REQUIRED TASK: Set out the lines below as a numbered list, skipping any blank lines and leaving the pictures out.

EXTRACTED ENTRIES:
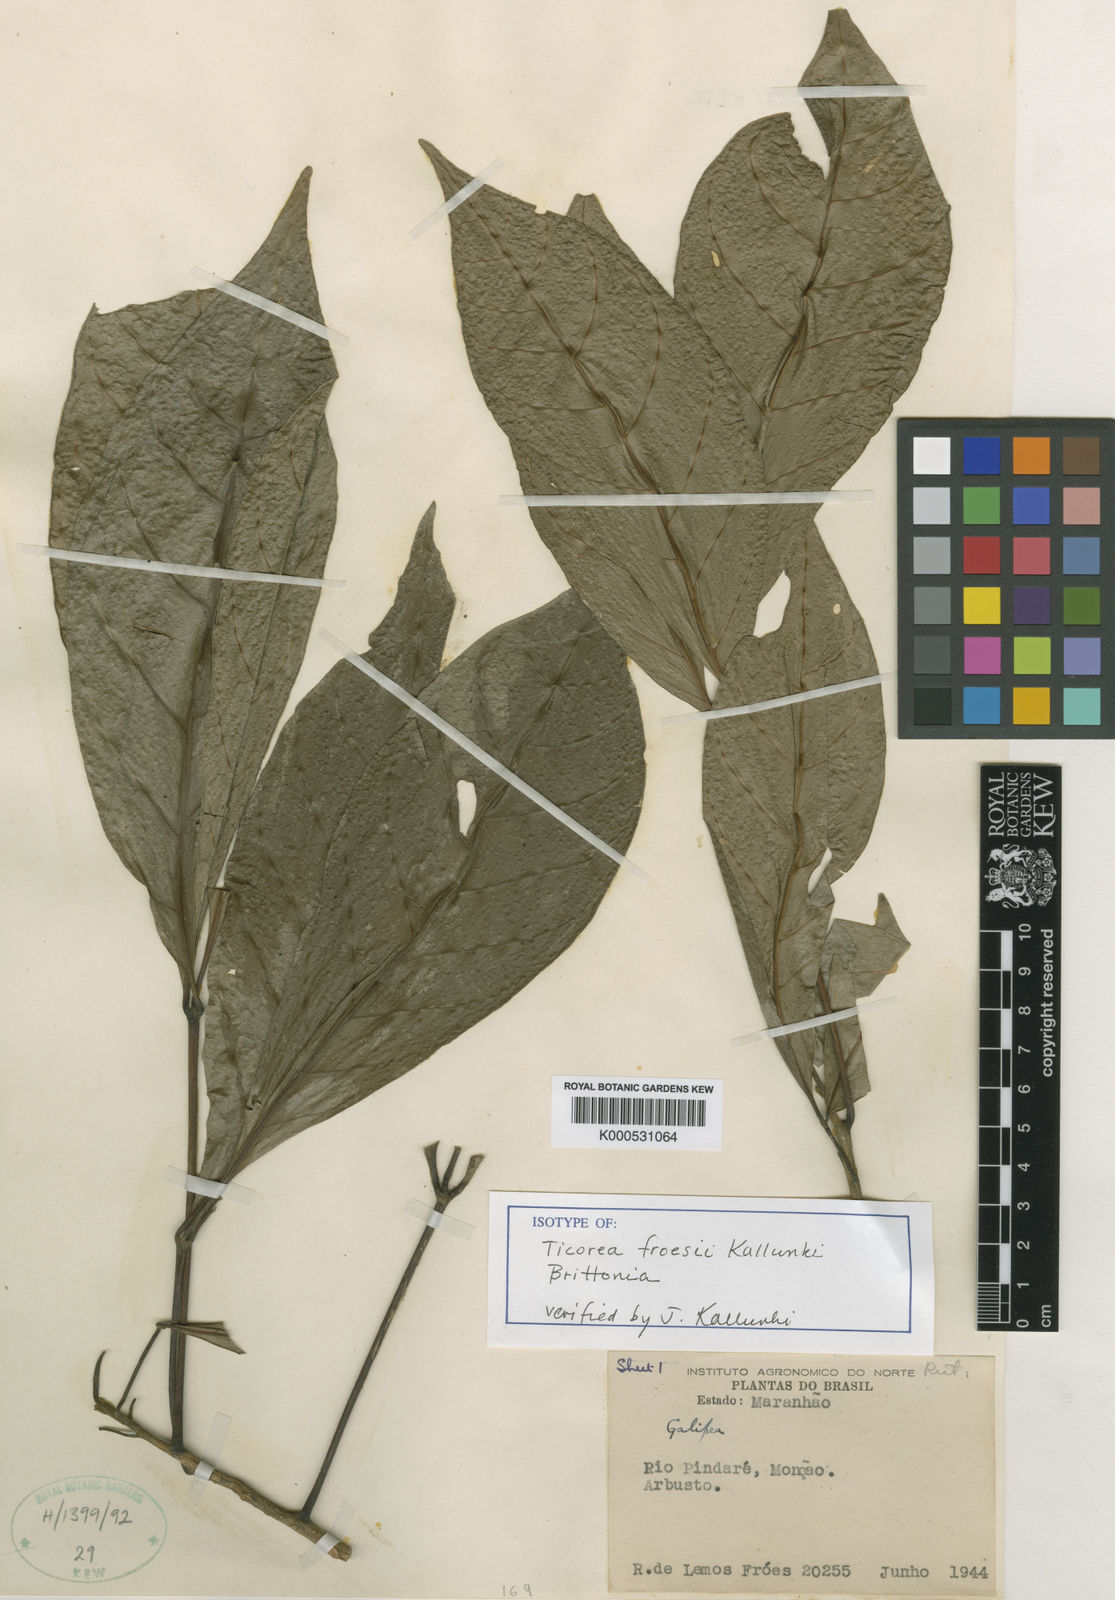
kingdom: Plantae
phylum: Tracheophyta
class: Magnoliopsida
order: Sapindales
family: Rutaceae
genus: Ticorea
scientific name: Ticorea froesii
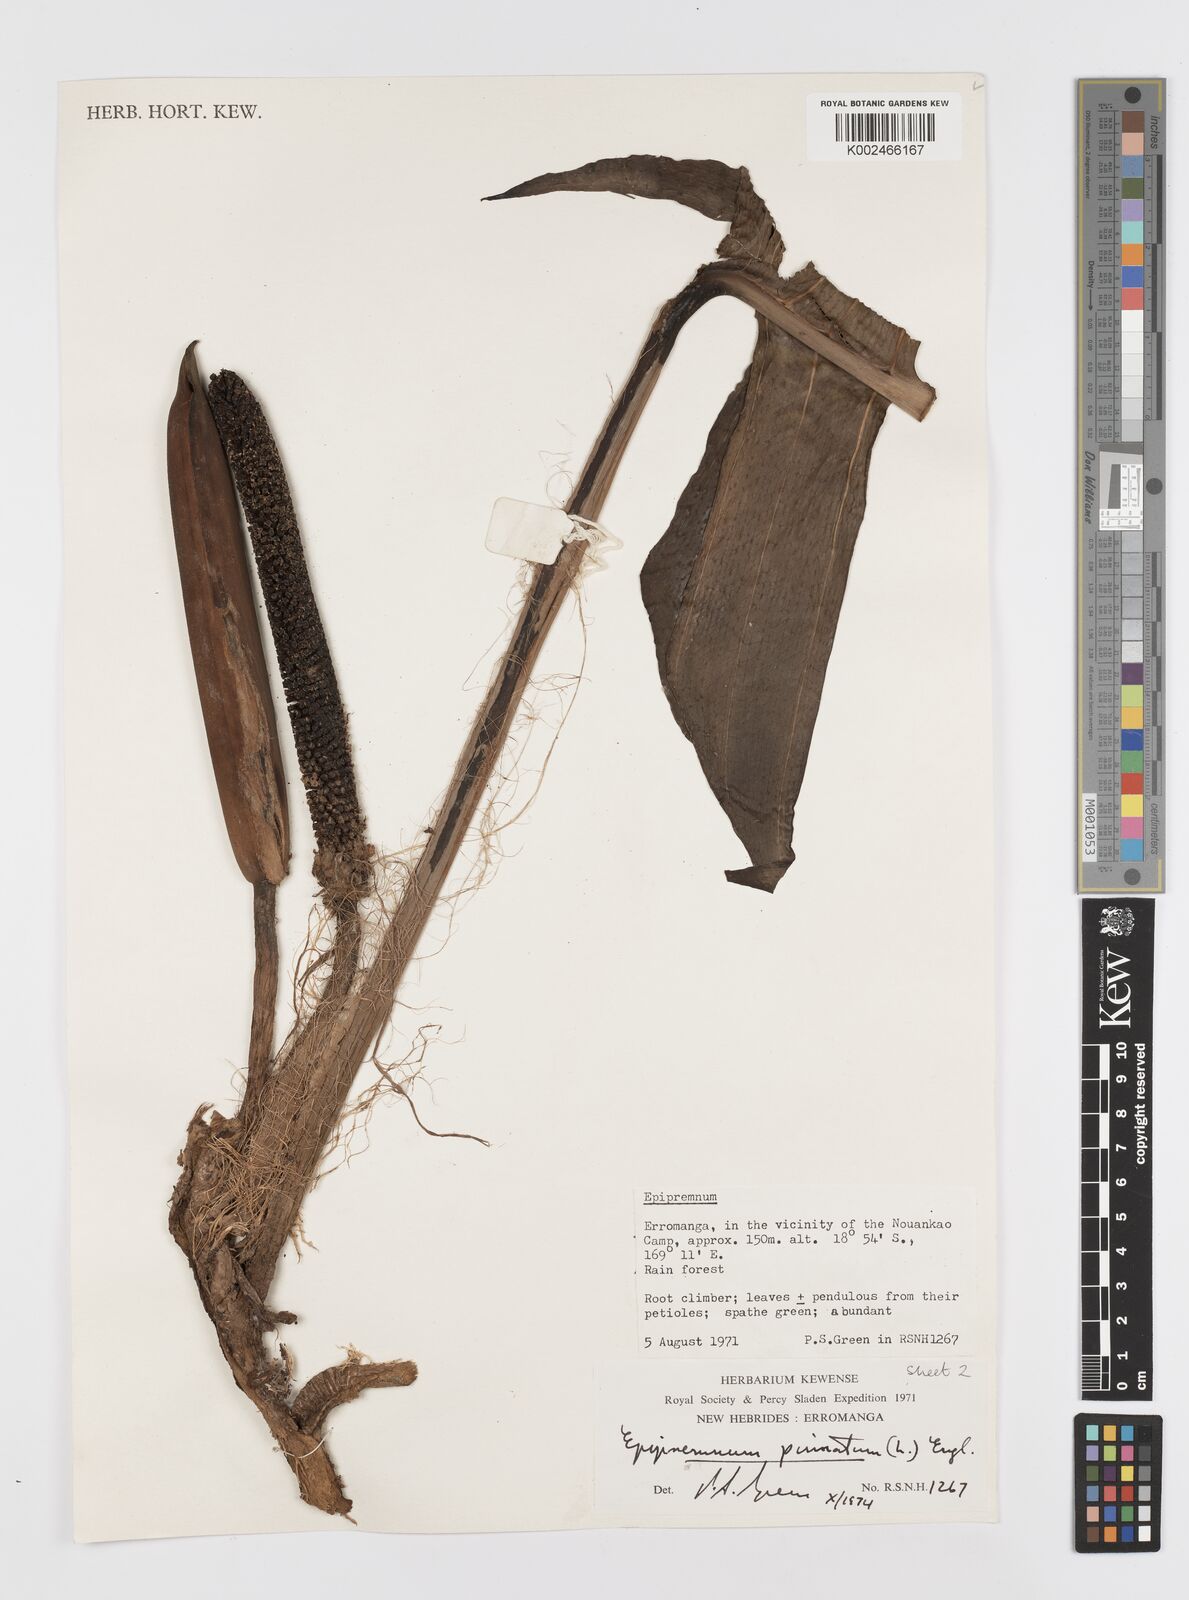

RESPONSE FOR THIS EXERCISE:
1. kingdom: Plantae
2. phylum: Tracheophyta
3. class: Magnoliopsida
4. order: Sapindales
5. family: Rutaceae
6. genus: Ticorea
7. scientific name: Ticorea froesii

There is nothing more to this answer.